I'd like to bug-out right now but I couldn't get jack for my house at this point! :biggrin:
 
My family and I are toast. When I started researching getting my first handgun and she realized I was serious her admonishment was, "Just don't become one of those survivalist nutbags.If you do, then we won't be together long." We live in an extreme suburban environment around DFW. In an extreme case of emergency where bugging out is the only option, everything within 50 miles is also suburbia. Where would we go? We don't own a cabin in the woods somewhere. Shoot, there aren't many woods close by anyways.

I can't even get any of the people in my own household interested in figuring out what to do in case of fire, much less a bugout situation. We are toast. And I just don't see any way to change that. So, for those of y'all who survive in the post apocalyptic world, I wish you the best of luck and skills.
 
My family and I are toast. When I started researching getting my first handgun and she realized I was serious her admonishment was, "Just don't become one of those survivalist nutbags.If you do, then we won't be together long." We live in an extreme suburban environment around DFW. In an extreme case of emergency where bugging out is the only option, everything within 50 miles is also suburbia. Where would we go? We don't own a cabin in the woods somewhere. Shoot, there aren't many woods close by anyways.

I can't even get any of the people in my own household interested in figuring out what to do in case of fire, much less a bugout situation. We are toast. And I just don't see any way to change that. So, for those of y'all who survive in the post apocalyptic world, I wish you the best of luck and skills.

I was born and raised in LA County, so urban sprawl was even more sprawling than the DFW area. We left in '92 one month after the King riots ended.

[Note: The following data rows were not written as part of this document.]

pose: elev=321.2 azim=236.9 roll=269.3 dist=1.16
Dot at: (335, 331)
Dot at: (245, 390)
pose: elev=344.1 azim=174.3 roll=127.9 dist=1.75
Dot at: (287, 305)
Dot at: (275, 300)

That wasn't the reason we left, just the latest in a long list of things that always had us saying, "We need to get the Hell outta here." It was serendipitous that we had a friend opening a business in Alabama that he was willing to pay us to help with the start up, so Bama it was, but it wouldn't have been if the state didn't meet some general criteria, like gun-friendly, more conservative state government, generally good economy, but without out of control growth that could wipe out the small-town feel of most of the state in short order, something both of us had seen in parts of CA and other states we had lived in up to that point.

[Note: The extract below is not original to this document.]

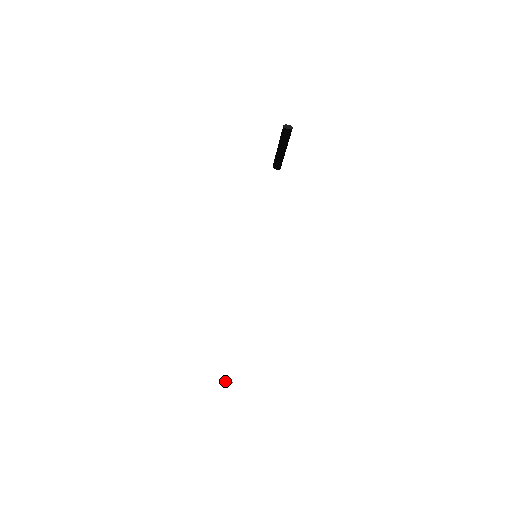
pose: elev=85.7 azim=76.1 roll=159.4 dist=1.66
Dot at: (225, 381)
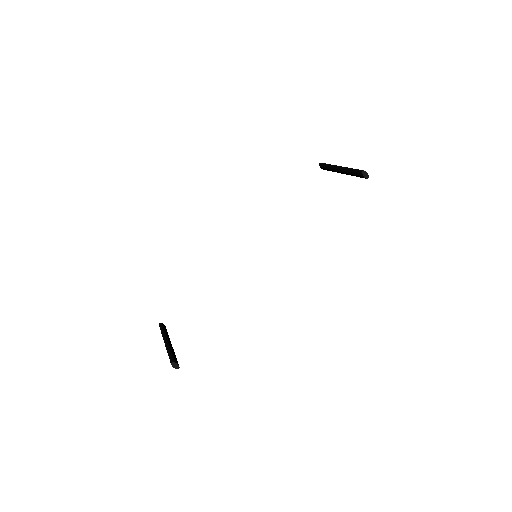
Dot at: (174, 365)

Though our area is much less-populated than LA or your area, our circumstances are similar, except I don't count the in-town living as meaning "we're toast." It means we have to adapt in different ways than those who plan to bug out. It is counter-intuitive for both of us to approach strangers, like new neighbors for example, but we've adapted to that as part of our preparedness plans. It doesn't mean giving up every secret we have for after a crash, it just means that when a crash happens, I won't be a stranger to any of them when I approach them again with the ability to offer help in protecting our neighborhood. The fact that I wasn't a stranger to any of our neighbors came in handy for them last April, when six of the 10 houses that border our property were destroyed in the 'nado swarm storms. Our house was spared and we could've locked down and told people to go away when they asked for help, but the fact that many of us helped in various ways makes me much more confident that we'll do fine in a wider disaster like an economic collapse that brings on civil collapse.

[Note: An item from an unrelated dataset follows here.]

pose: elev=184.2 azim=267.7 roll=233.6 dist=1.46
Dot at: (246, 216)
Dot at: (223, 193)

I'll give ya that I am fortunate to have a wife who is on-board with making disaster plans. She has also taken every defense training course I've taken, as well as the survival training I mentioned in the OP, so she's just as capable of being an asset to the defense of our neighborhood as I am. I won't do what a lot of guys around here do when that subject comes up with someone, which is usually something offensively glib like, "Trade her in on a new model." That's a tough one to comment on not knowing you. The only advice I'd offer is go about making your plans without her participation, maybe even without her knowledge. Learn how to approach your neighbors, even if they don't seem like the kinds of people you'd normally associate with. Whatever you do though, don't accept being "toast." Survivalism isn't only about knowing how to escape and evade in the woods, or hunt your own meat, what have you. In fact, it's not about any one specific thing at all. It's about adaptation to survive within the circumstances you are most likely to find yourselves in. The only thing it's *always* about is forcing you out of your comfort zone. Make your uncomfortable zones as comfortable for you to deal with as possible before TSHTF, and you'll be well on your way to knowing how to adapt to survive any situation, even urban living in a post-apocolyptic America.

Blues
 
Not going anywhere

Didn't plan on living this long... lots of things worse than dying. I'll stay here, where I've become part of a voluntary community. None of us has a great deal of control over when or how we will die.

We ALL have complete control over how we will live. I will live as a sovereign individual... a self owner, a non-aggressor.